§ WHAT YOU HAVE TO DO: Without changing a word, return the listing below, minus its images.

§ DATASET SECTION:
◆ ◆ ◆ ◆ ◆

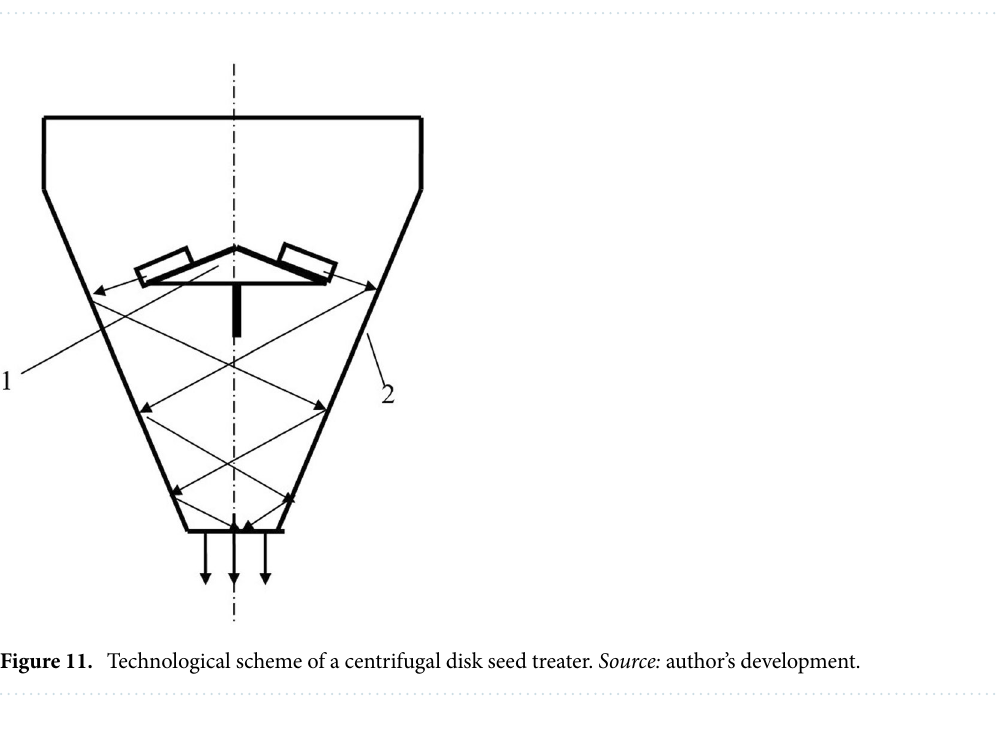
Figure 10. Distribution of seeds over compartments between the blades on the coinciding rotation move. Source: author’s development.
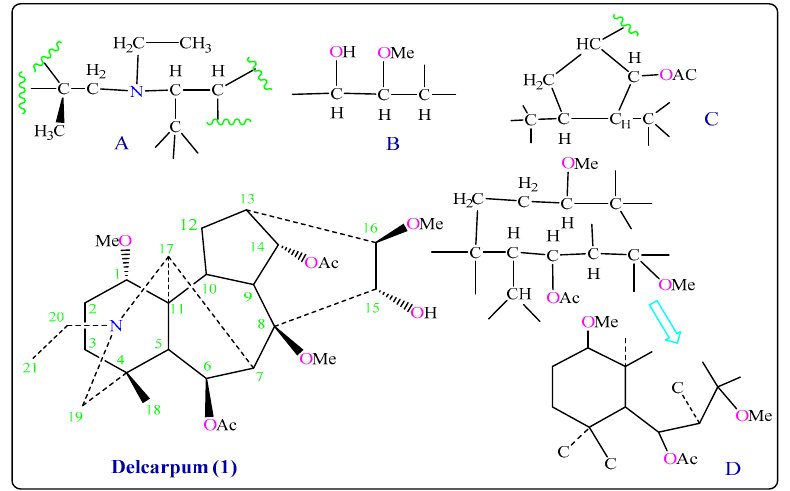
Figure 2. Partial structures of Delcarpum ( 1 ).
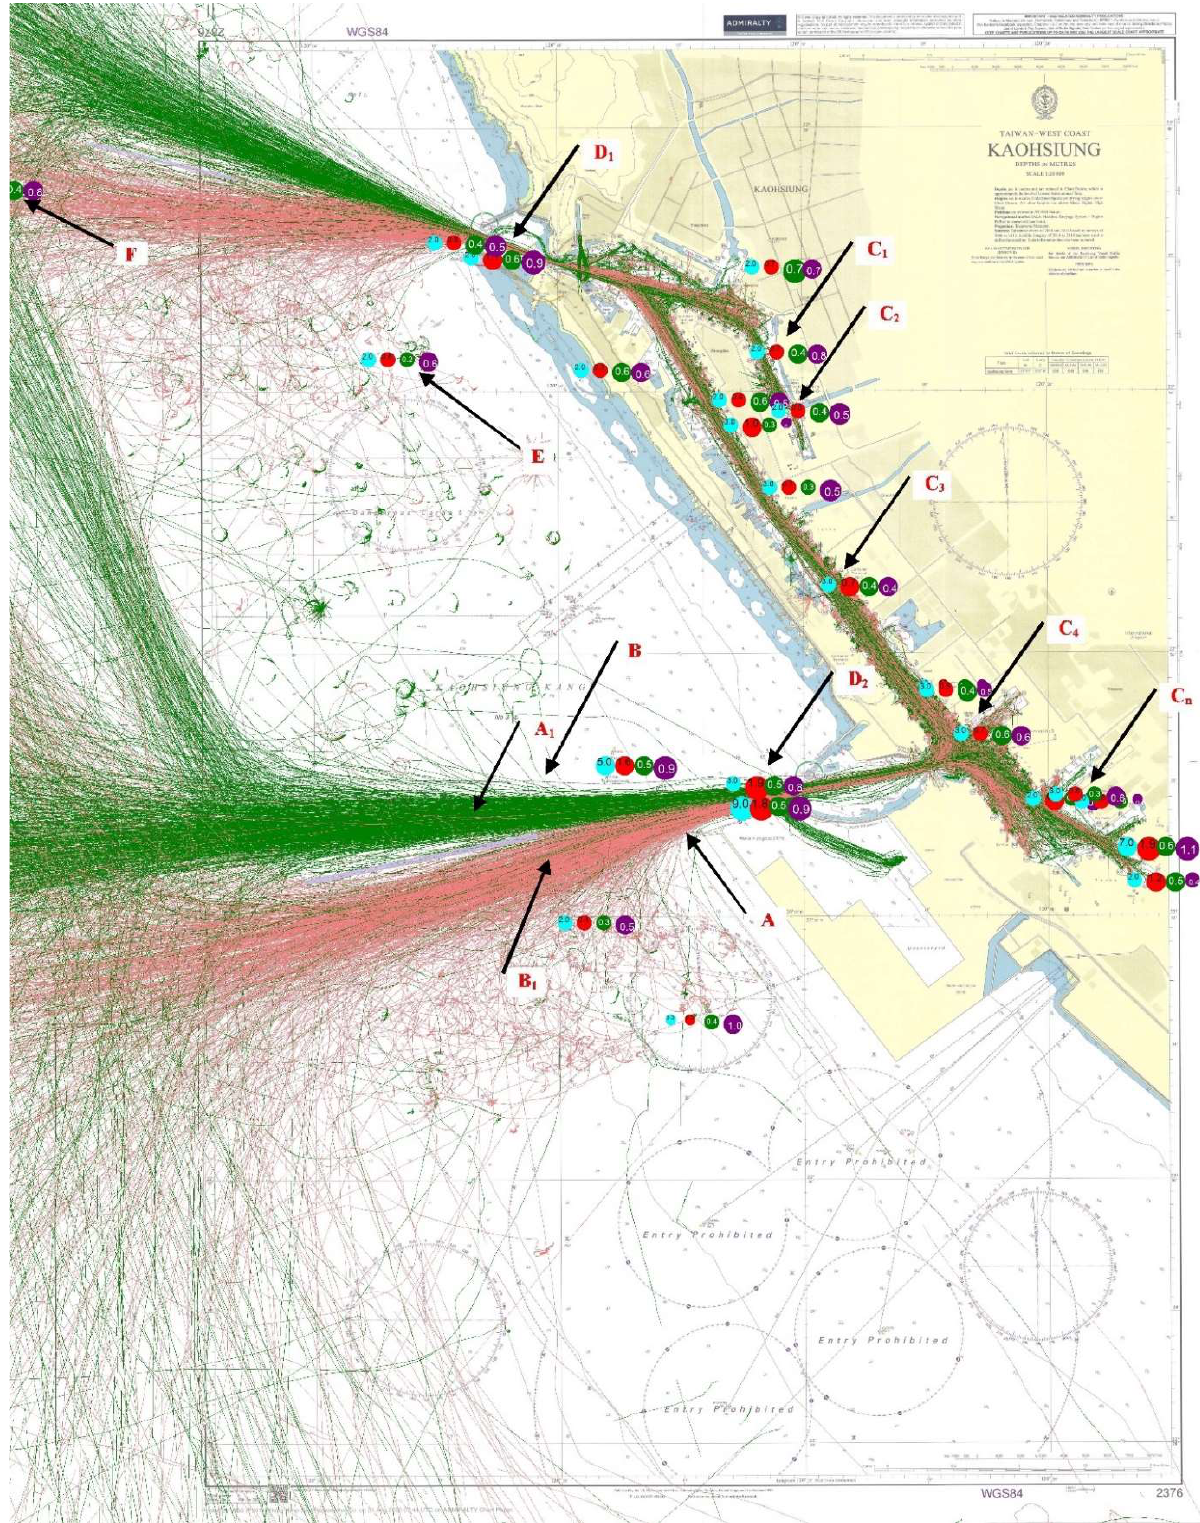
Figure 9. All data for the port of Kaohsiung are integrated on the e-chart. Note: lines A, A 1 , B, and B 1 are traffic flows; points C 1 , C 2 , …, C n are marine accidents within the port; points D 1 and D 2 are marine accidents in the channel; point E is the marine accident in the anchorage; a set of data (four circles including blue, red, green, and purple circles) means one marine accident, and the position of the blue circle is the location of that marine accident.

◆ ◆ ◆ ◆ ◆

§ RESPONSE:
Figure 10. Distribution of seeds over compartments between the blades on the coinciding rotation move. Source: author’s development.
Figure 2. Partial structures of Delcarpum ( 1 ).
Figure 9. All data for the port of Kaohsiung are integrated on the e-chart. Note: lines A, A 1 , B, and B 1 are traffic flows; points C 1 , C 2 , …, C n are marine accidents within the port; points D 1 and D 2 are marine accidents in the channel; point E is the marine accident in the anchorage; a set of data (four circles including blue, red, green, and purple circles) means one marine accident, and the position of the blue circle is the location of that marine accident.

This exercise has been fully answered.